Асет в это время жил в своей зимовке с молодой женой. Порой ему казалось, что это сон, и только пустующая правая половину жилища, где раньше обитал Белоплечий, говорила, что это явь. И явь эта была бы просто раем, если б ее иногда не омрачала тоска по утерянному другу. Чтобы залечить рану, охотничьи знатоки советовали ему поскорее завести новую птицу, но Асет не торопился. Он ждал весны, когда на труднодоступных скалах и на верхушках сосен беркуты начнут вить гнезда и разводить птенцов. А пока добывал пропитание обычной охотой с луком и стрелами.
В самом конце февраля, когда уже началась оттепель, выпал нежданно глубокий снег, и ударил мороз. Беркутчи решили напоследок учинить облавную охоту. Опять собрались кусбеги со всей округи. С ними привалило и немало праздного люда. Асет долго колебался, ехать ему туда или не стоит.
- Я знаю, ты боишься увидеть вновь Акиыка, - сказала Айжан, - Чтобы победить страх, надо смотреть ему в глаза. Езжай. Встретишься там с друзьями, повеселишься.
Батыр со своим наставником тоже прибыли на это сборище. Юный джигит волновался, как никогда в жизни. Он забыл на время обо всех обидах на своего беркута. Его пьянила и жгла мысль о том, что Белоплечий опять выйдет победителем среди других своих собратьев.
Когда зверь был выгнан в поле, и под гортанное крики хозяев: «Тойт- тойт! Туайт- туайт!» ловчие стали подниматься в небо, Белоплечий тоже взмыл с руки Батыра. Паренек ликовал. В этот день с самого утра Акиык вел себя иначе. Он впервые за все время позволил Батыру взять его на рукавицу. И в дороге царственно сидел на руке паренька в колпачке с «кошачьим глазом». Первой его добычей стала крупная лисица, которая петляла среди кустов. Но Акиык все же настиг ее и опрокинул. А когда рыжая вывернулась и оскалилась, он правой лапой сомкнул ей пасть намертво. Батыр подскакал на своем коне и воскликнул:
- Молодец, Акиык!
Юный джигит проворно спешился и вонзил свой охотничий нож в ухо еще живой лисицы. Рыжая тут же испустила дух. Батыр сделал все так, как учил его наставник. Тот тоже подъехал и остался доволен учеником. Старик своим ножом отрезал несколько кусков из лисьей головы и дал птице. Та стала жадно глотать свежатину. Потом Белоплечий взял хорька. Старик оглядел беркута и заметил:
- Довольно с него на сегодня. Он устал.
- Как устал?! – вскричал Батыр, вращая глазами. – Ты посмотри, дед, остальные-то все еще берут зверя!

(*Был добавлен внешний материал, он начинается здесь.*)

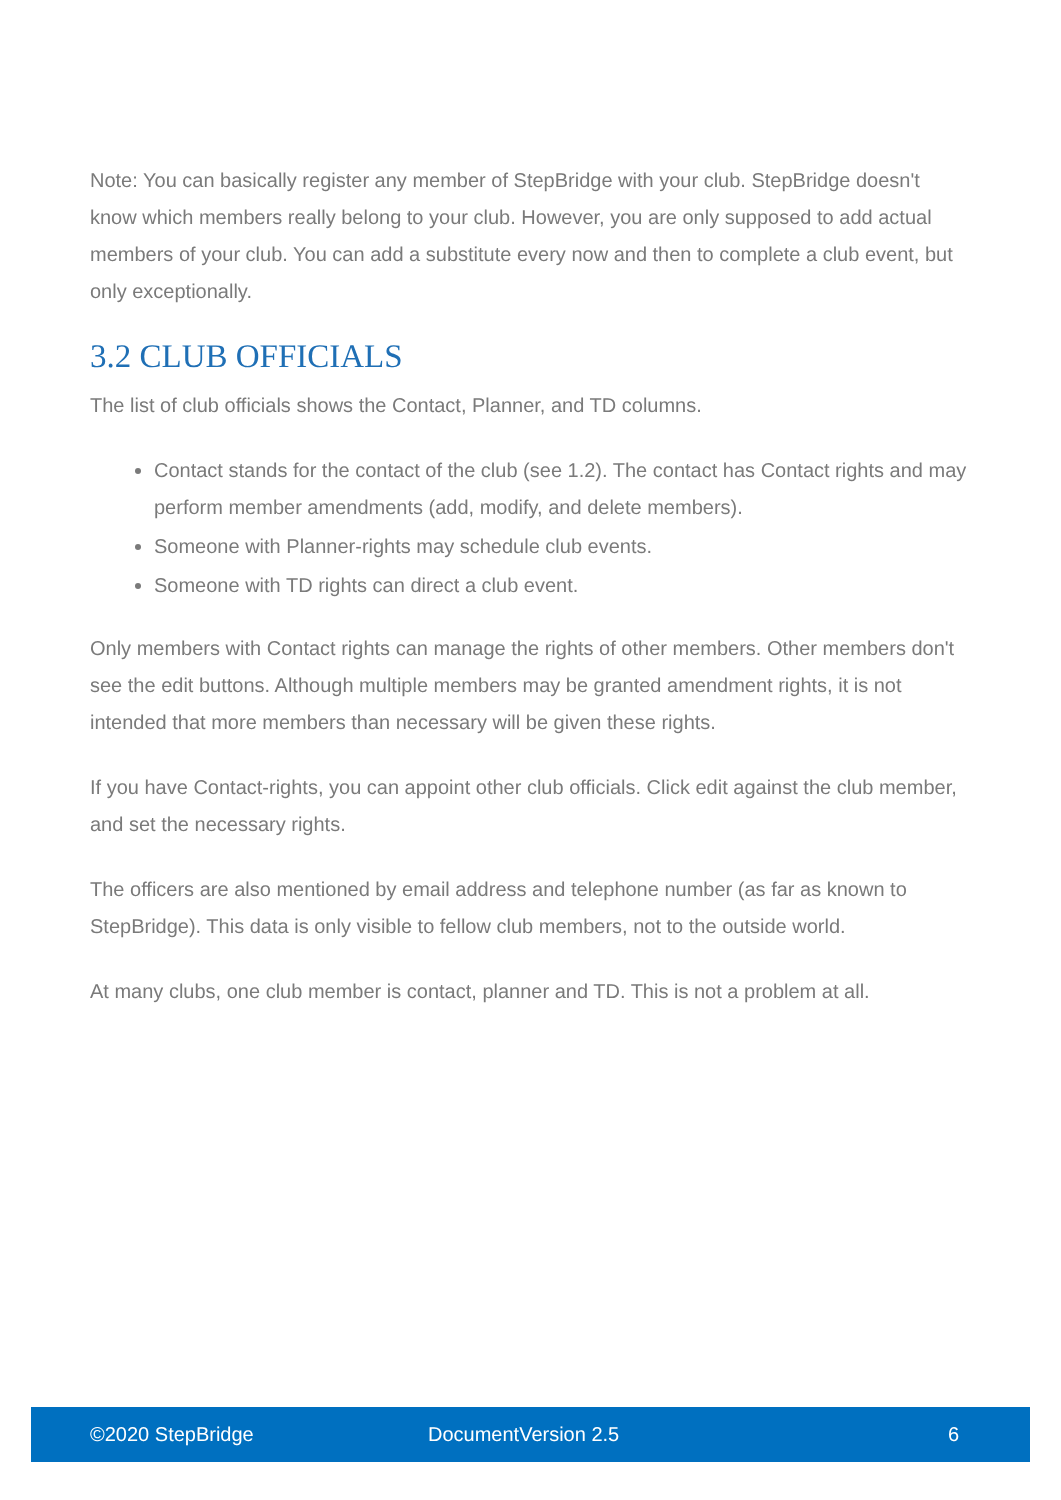Note: You can basically register any member of StepBridge with your club. StepBridge doesn't know which members really belong to your club. However, you are only supposed to add actual members of your club. You can add a substitute every now and then to complete a club event, but only exceptionally.
3.2 CLUB OFFICIALS
The list of club officials shows the Contact, Planner, and TD columns.
Contact stands for the contact of the club (see 1.2). The contact has Contact rights and may perform member amendments (add, modify, and delete members).
Someone with Planner-rights may schedule club events.
Someone with TD rights can direct a club event.
Only members with Contact rights can manage the rights of other members. Other members don't see the edit buttons. Although multiple members may be granted amendment rights, it is not intended that more members than necessary will be given these rights.
If you have Contact-rights, you can appoint other club officials. Click edit against the club member, and set the necessary rights.
The officers are also mentioned by email address and telephone number (as far as known to StepBridge). This data is only visible to fellow club members, not to the outside world.
At many clubs, one club member is contact, planner and TD. This is not a problem at all.
©2020 StepBridge DocumentVersion 2.5 6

Старик с укором посмотрел на него:
- А кто его голодом морил, неужто я? Ослабла птица, ей отдых нужен.
- Не-ет! – заорал паренек во все горло. – Он полетит еще!
- Да ты, я вижу, хочешь погибели его?! – не выдержал старый охотник.
Но Батыр уже не слышал ничего. Он взял Белоплечего на руку и снова отправил в небо, где кружились и пикировали другие ловчие.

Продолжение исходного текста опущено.